Every tool on CompareMyAI receives a score out of 10. This page explains exactly what goes into that number, how the weights work, and what a score does — and doesn't — tell you.
What a score is
A score is a structured comparison of publicly available facts — not a hands-on review, not a personal opinion, and not the result of lab testing. We gather data from each tool's official pricing pages, documentation, security certifications, and terms of service. That data is run through a consistent formula applied identically to every tool.

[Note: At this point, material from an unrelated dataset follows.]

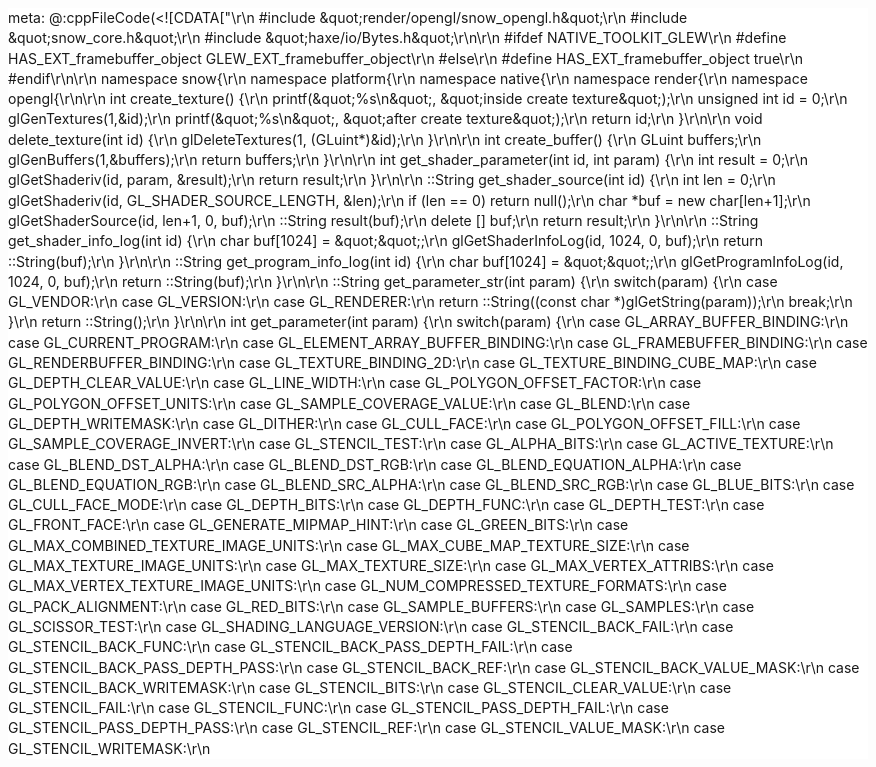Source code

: meta:
@:cppFileCode(&lt;![CDATA[&quot;\r\n    #include \&quot;render/opengl/snow_opengl.h\&quot;\r\n    #include \&quot;snow_core.h\&quot;\r\n    #include \&quot;haxe/io/Bytes.h\&quot;\r\n\r\n    #ifdef NATIVE_TOOLKIT_GLEW\r\n        #define HAS_EXT_framebuffer_object GLEW_EXT_framebuffer_object\r\n    #else\r\n        #define HAS_EXT_framebuffer_object true\r\n    #endif\r\n\r\n    namespace snow{\r\n    namespace platform{\r\n    namespace native{\r\n    namespace render{\r\n    namespace opengl{\r\n\r\n            int create_texture() {\r\n                printf(\&quot;%s\\n\&quot;, \&quot;inside create texture\&quot;);\r\n                unsigned int id = 0;\r\n                glGenTextures(1,&amp;id);\r\n                printf(\&quot;%s\\n\&quot;, \&quot;after create texture\&quot;);\r\n                return id;\r\n            }\r\n\r\n            void delete_texture(int id) {\r\n                glDeleteTextures(1, (GLuint*)&amp;id);\r\n            }\r\n\r\n            int create_buffer() {\r\n                GLuint buffers;\r\n                glGenBuffers(1,&amp;buffers);\r\n                return buffers;\r\n            }\r\n\r\n            int get_shader_parameter(int id, int param) {\r\n                int result = 0;\r\n                glGetShaderiv(id, param, &amp;result);\r\n                return result;\r\n            }\r\n\r\n            ::String get_shader_source(int id) {\r\n                int len = 0;\r\n                glGetShaderiv(id, GL_SHADER_SOURCE_LENGTH, &amp;len);\r\n                if (len == 0) return null();\r\n                char *buf = new char[len+1];\r\n                glGetShaderSource(id, len+1, 0, buf);\r\n                ::String result(buf);\r\n                delete [] buf;\r\n                return result;\r\n            }\r\n\r\n            ::String get_shader_info_log(int id) {\r\n                char buf[1024] = \&quot;\&quot;;\r\n                glGetShaderInfoLog(id, 1024, 0, buf);\r\n                return ::String(buf);\r\n            }\r\n\r\n            ::String get_program_info_log(int id) {\r\n                char buf[1024] = \&quot;\&quot;;\r\n                glGetProgramInfoLog(id, 1024, 0, buf);\r\n                return ::String(buf);\r\n            }\r\n\r\n            ::String get_parameter_str(int param) {\r\n                switch(param) {\r\n                    case GL_VENDOR:\r\n                    case GL_VERSION:\r\n                    case GL_RENDERER:\r\n                        return ::String((const char *)glGetString(param));\r\n                    break;\r\n                }\r\n                return ::String();\r\n            }\r\n\r\n            int get_parameter(int param) {\r\n                switch(param) {\r\n                    case GL_ARRAY_BUFFER_BINDING:\r\n                    case GL_CURRENT_PROGRAM:\r\n                    case GL_ELEMENT_ARRAY_BUFFER_BINDING:\r\n                    case GL_FRAMEBUFFER_BINDING:\r\n                    case GL_RENDERBUFFER_BINDING:\r\n                    case GL_TEXTURE_BINDING_2D:\r\n                    case GL_TEXTURE_BINDING_CUBE_MAP:\r\n                    case GL_DEPTH_CLEAR_VALUE:\r\n                    case GL_LINE_WIDTH:\r\n                    case GL_POLYGON_OFFSET_FACTOR:\r\n                    case GL_POLYGON_OFFSET_UNITS:\r\n                    case GL_SAMPLE_COVERAGE_VALUE:\r\n                    case GL_BLEND:\r\n                    case GL_DEPTH_WRITEMASK:\r\n                    case GL_DITHER:\r\n                    case GL_CULL_FACE:\r\n                    case GL_POLYGON_OFFSET_FILL:\r\n                    case GL_SAMPLE_COVERAGE_INVERT:\r\n                    case GL_STENCIL_TEST:\r\n                    case GL_ALPHA_BITS:\r\n                    case GL_ACTIVE_TEXTURE:\r\n                    case GL_BLEND_DST_ALPHA:\r\n                    case GL_BLEND_DST_RGB:\r\n                    case GL_BLEND_EQUATION_ALPHA:\r\n                    case GL_BLEND_EQUATION_RGB:\r\n                    case GL_BLEND_SRC_ALPHA:\r\n                    case GL_BLEND_SRC_RGB:\r\n                    case GL_BLUE_BITS:\r\n                    case GL_CULL_FACE_MODE:\r\n                    case GL_DEPTH_BITS:\r\n                    case GL_DEPTH_FUNC:\r\n                    case GL_DEPTH_TEST:\r\n                    case GL_FRONT_FACE:\r\n                    case GL_GENERATE_MIPMAP_HINT:\r\n                    case GL_GREEN_BITS:\r\n                    case GL_MAX_COMBINED_TEXTURE_IMAGE_UNITS:\r\n                    case GL_MAX_CUBE_MAP_TEXTURE_SIZE:\r\n                    case GL_MAX_TEXTURE_IMAGE_UNITS:\r\n                    case GL_MAX_TEXTURE_SIZE:\r\n                    case GL_MAX_VERTEX_ATTRIBS:\r\n                    case GL_MAX_VERTEX_TEXTURE_IMAGE_UNITS:\r\n                    case GL_NUM_COMPRESSED_TEXTURE_FORMATS:\r\n                    case GL_PACK_ALIGNMENT:\r\n                    case GL_RED_BITS:\r\n                    case GL_SAMPLE_BUFFERS:\r\n                    case GL_SAMPLES:\r\n                    case GL_SCISSOR_TEST:\r\n                    case GL_SHADING_LANGUAGE_VERSION:\r\n                    case GL_STENCIL_BACK_FAIL:\r\n                    case GL_STENCIL_BACK_FUNC:\r\n                    case GL_STENCIL_BACK_PASS_DEPTH_FAIL:\r\n                    case GL_STENCIL_BACK_PASS_DEPTH_PASS:\r\n                    case GL_STENCIL_BACK_REF:\r\n                    case GL_STENCIL_BACK_VALUE_MASK:\r\n                    case GL_STENCIL_BACK_WRITEMASK:\r\n                    case GL_STENCIL_BITS:\r\n                    case GL_STENCIL_CLEAR_VALUE:\r\n                    case GL_STENCIL_FAIL:\r\n                    case GL_STENCIL_FUNC:\r\n                    case GL_STENCIL_PASS_DEPTH_FAIL:\r\n                    case GL_STENCIL_PASS_DEPTH_PASS:\r\n                    case GL_STENCIL_REF:\r\n                    case GL_STENCIL_VALUE_MASK:\r\n                    case GL_STENCIL_WRITEMASK:\r\n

Two tools scoring 8.3 and 8.1 are genuinely close. A small score difference reflects a small difference in the underlying data — not a definitive verdict. Your best choice depends on your specific needs, which is why we show you the full picture alongside the score.
Scoring criteria
Five criteria make up the score. Each is weighted to reflect how much it typically matters to users comparing AI tools for real-world use.
Pricing and value
25%We compare published pricing tiers in GBP across all tools in the same category. We look at what each tier actually gives you — usage limits, feature access, and whether a meaningful free tier exists — not just the headline price.
Features and capabilities
20%We record whether each tool offers API access, a mobile app, a browser extension, third-party integrations, and the breadth of use cases it supports. These are taken from the tool's official feature documentation.
Security and compliance
25%We check each tool's published compliance status: GDPR compliance, SOC 2 certification, and ISO 27001 certification. These are independently verifiable from official documentation and vendor trust pages.
Data handling and training policies
15%We record whether a tool trains on user data by default, whether opt-out is available, and whether a Data Processing Agreement (DPA) is provided. All data comes from the vendor's published privacy policy and terms of service.
Transparency and trust signals
15%We look at whether MFA is supported, whether enterprise SSO is available, and how clearly the vendor communicates its data practices to users. Clarity of disclosure is itself a signal worth capturing.
What scores don't do
- Reflect hands-on testing or qualitative judgement
- Account for personal workflow preferences
- Capture every edge case or niche use
- Replace reading the full tool profile before deciding
Affiliate relationships have no effect on scores. A tool we earn a commission from is scored identically to one we earn nothing from. The formula is fixed; the data determines the number.
When scores are updated
Scores are recalculated when a tool's underlying data changes — a pricing update, a new compliance certification, or a change to the tool's data handling policy. Every tool shows a “last verified” date. If the data is more than 30 days old, we flag it so you can check before making a decision.